Random Connections Between Preachers and Bootleggers

It's interesting the connections that I find while researching. During the wee hours of last Sunday morning I came across the obituary of Roy Shaw, a member of the Charlie Birger gang of bootleggers in the 1920s.

Shaw ran a roadhouse on the county line between Johnston City and West Frankfort on Route 37. The Sheltons shot it up a few hours after they debuted their armored car in October 1926. A few weeks later they burned it to the ground and planted dynamite in the ruins to blow up Birger when came to look. He didn't and they retrieved the dynamite to use in the aerial bombing of Shady Rest.

[To read more on the incident buy my new book, Secrets of the Herrin Gangs.]

Shaw is one of these guys on the periphery of my research, but his name keeps popping up ever more frequently. For example, the obituary.

I had found the obit before, but this time I recognized another name, Wendell Garrison, the pastor of Second Baptist Church in West Frankfort who officiated his funeral back at the end of November 1962. You see two weeks ago my church, Second Baptist of Marion, started with a new interim pastor in the pulpit after ours had retired following 30 years at the church. The new guy was Wendell Garrison too.

Of course I just had to ask. That evening I did and it was a good news/bad news situation for my research. Yes, it turns out it's the same pastor, but the bad news was he couldn't remember the man. It's been 48 years, and he had only been at the West Frankfort church for three months at that point.

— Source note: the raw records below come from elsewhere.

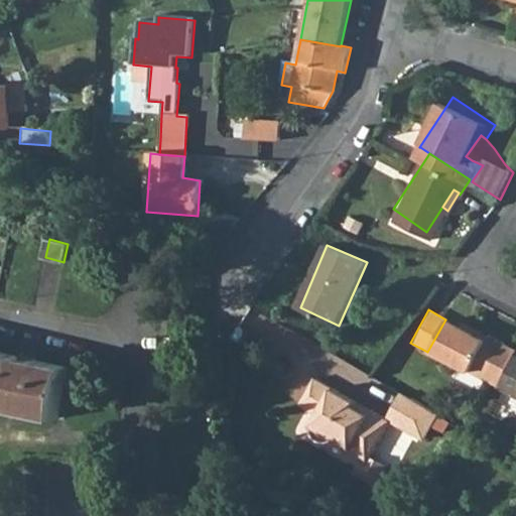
[(514,352),(486,336),(483,341),(445,319),(427,352),(494,389),(512,356),(514,352)]
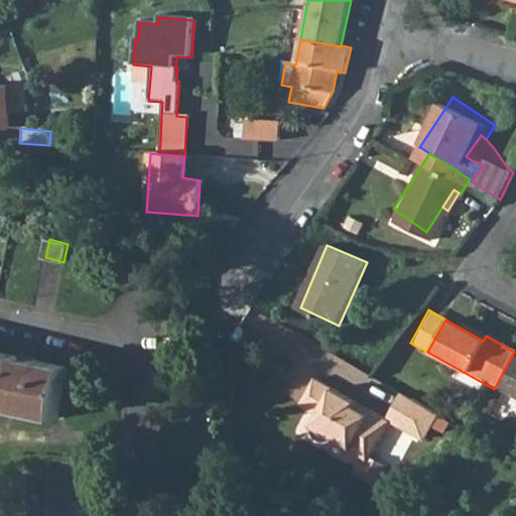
[(67,368),(0,352),(0,406),(56,419),(67,368)]
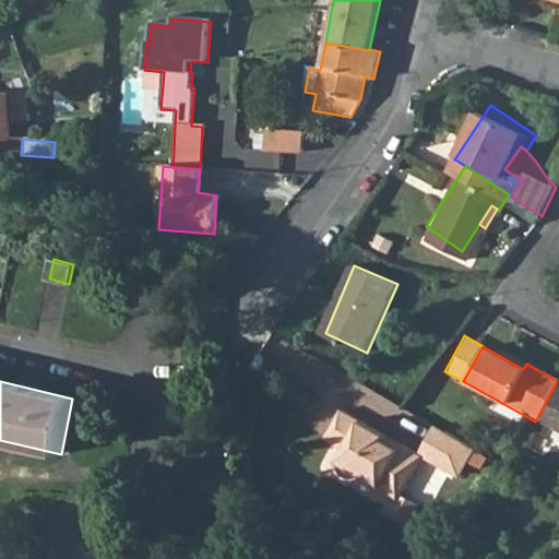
[(534,423),(558,436),(558,388),(555,385),(535,421),(534,423)]
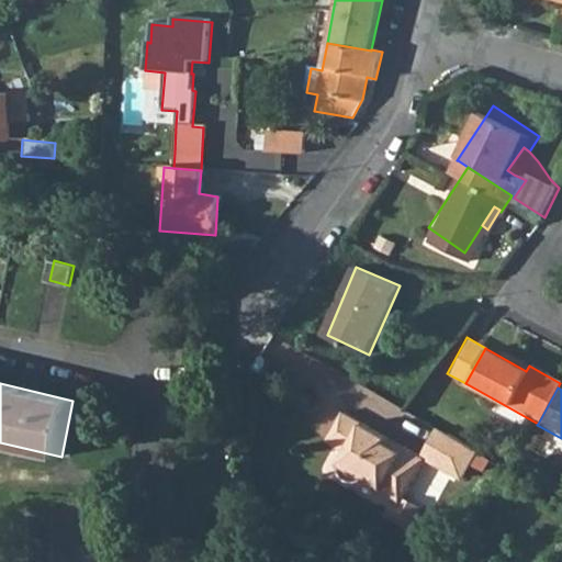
[(351,417),(347,426),(337,446),(364,461),(360,472),(360,475),(361,480),(363,481),(368,482),(371,480),(372,479),(390,487),(388,494),(409,507),(429,471),(435,462),(412,450),(409,453),(393,445),(395,441),(351,417)]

It's also quite possible and likely that Shaw wasn't even a frequent church attendee or even a member.

In talking with Garrison he told me he was from around Opdyke in rural Jefferson Co., Illinois. That was interesting because I had just came across a short blurb about how that village got its name. It ran on the same day in the Mt. Vernon Register-News as a wire story that Leslie Simpson, another member of the Birger Gang getting paroled.

The story from March 24, 1950, told how Opdyke got its name also dealt with a preacher, though this one was Methodist not Baptist and his name wasn't included. Back around 1870, give or take a few years, the L & N. Railroad laid tracks through Jefferson County.

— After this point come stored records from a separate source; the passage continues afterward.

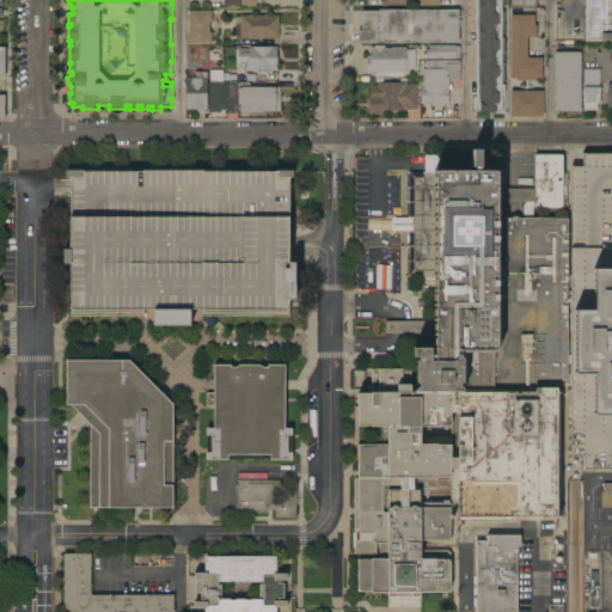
[(478,0),(505,0),(505,6),(501,6),(501,11),(503,11),(505,97),(501,97),(501,112),(479,112),(478,0)]
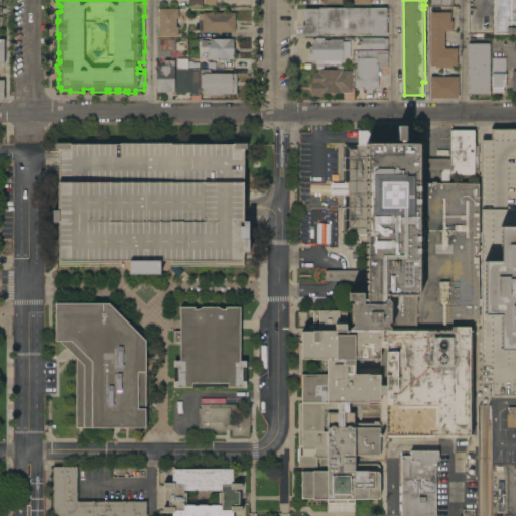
[(515,33),(494,33),(493,0),(515,0),(515,33)]
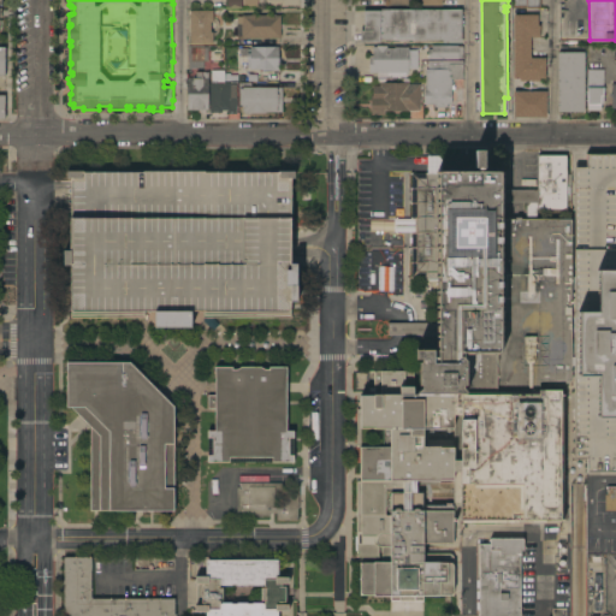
[(461,10),(462,43),(443,43),(443,40),(380,41),(380,42),(361,42),(361,31),(365,31),(365,11),(461,10)]
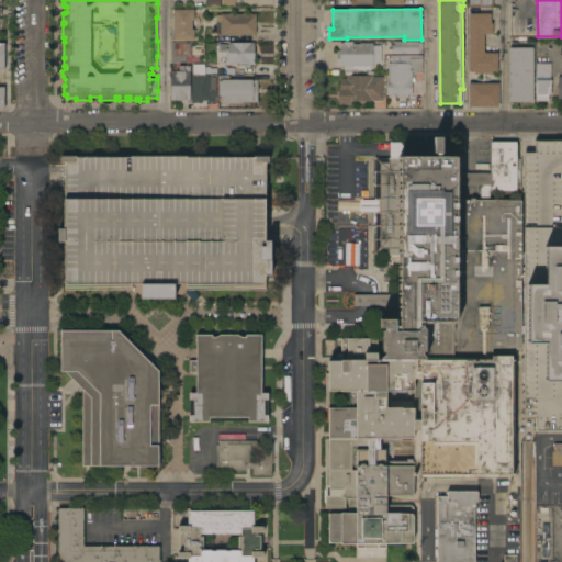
[(173,10),(194,10),(194,21),(192,21),(192,30),(194,30),(194,41),(173,41),(173,10)]
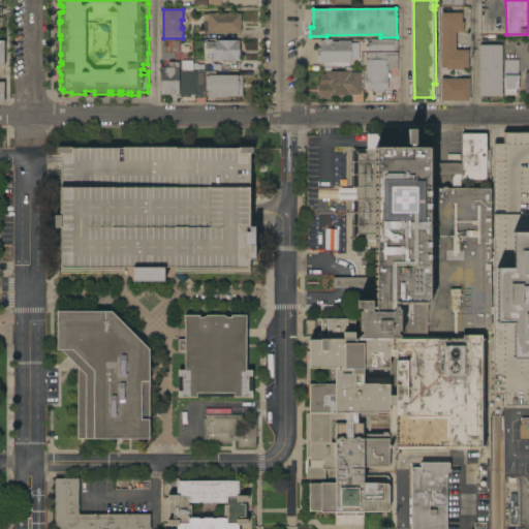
[(241,13),(241,33),(208,33),(208,32),(204,32),(204,14),(208,14),(208,13),(241,13)]
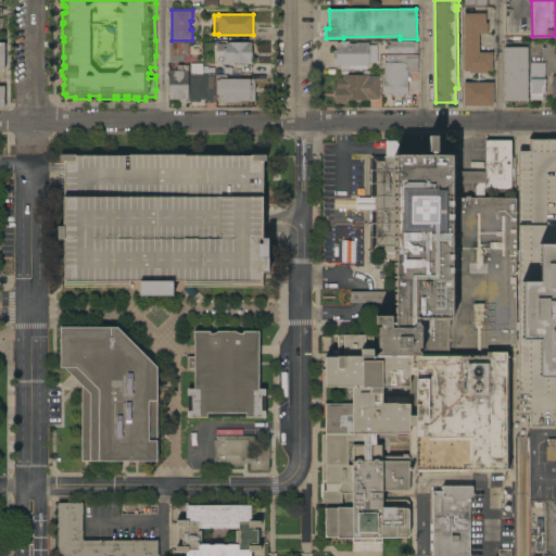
[(464,14),(485,14),(485,23),(488,23),(488,34),(479,34),(479,52),(492,52),(492,72),(487,72),(487,74),(465,74),(465,72),(464,72),(464,14)]
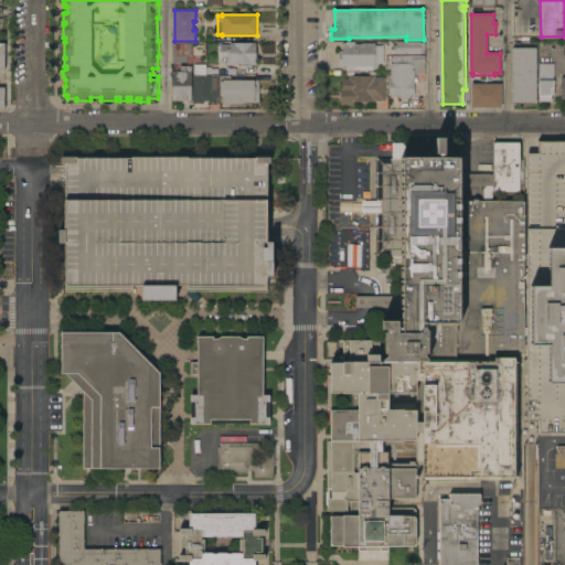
[(339,67),(339,52),(342,52),(342,43),(345,43),(345,42),(355,42),(355,44),(362,44),(362,43),(375,43),(375,67),(339,67)]
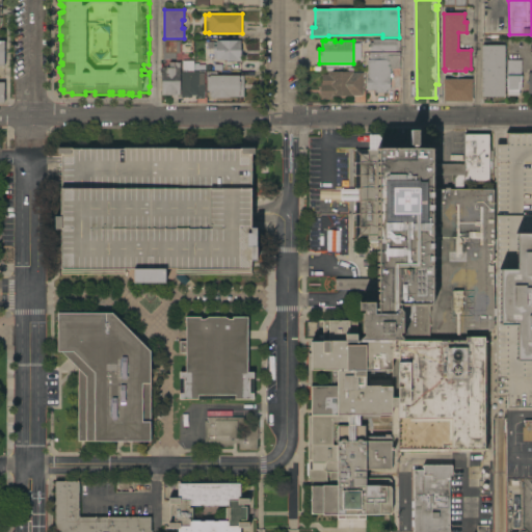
[(370,43),(373,43),(373,40),(396,40),(396,41),(400,41),(399,51),(370,51),(370,43)]
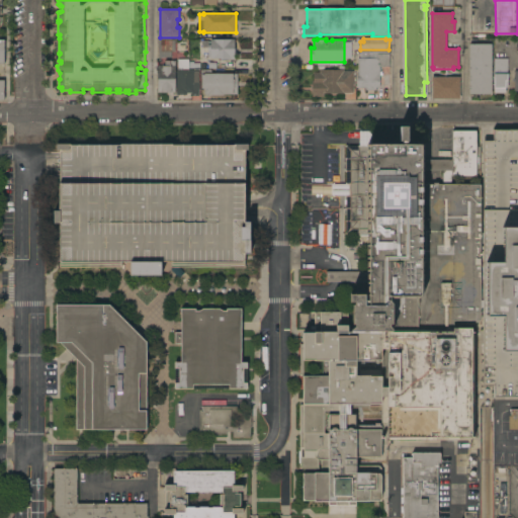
[(175,39),(175,52),(171,52),(171,58),(159,58),(159,39),(175,39)]
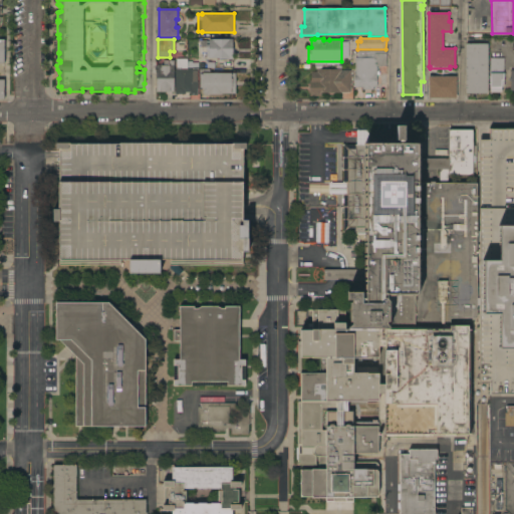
[(219,59),(219,57),(207,57),(206,47),(201,47),(201,41),(209,41),(209,39),(229,39),(229,41),(233,41),(233,59),(219,59)]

... a contractor named Opdyke proposed to the original townsite promoters that if they would name the town after him, he would donate a handsome bell for the M. E. Church, then under construction. The bargain was agreed upon, the bell was delivered, and the town so named.

In 1950, the newspaper noted the bell still remained in use.

When I asked Garrison if he knew the story, that one he did, and even remembered the name of the church.

For next Sunday I'll just have to remember to ask him about another criminal from the 20s, a youth named David Garrison from Mount Vernon who robbed a number of gas stations and was almost recruited by Charlie Birger to kill West City Mayor Joe Adams.

Garrison and his partner Alva Wilson were thieves, not killers and told Birger so. The next night they were arrested at Albion. Both ended up testifying against Birger at the Adams murder trial the following summer.

1 comment:

Anonymous said...

There was a recent article about the Opdyke bell in the Mt. Vernon Register News. Interesting story.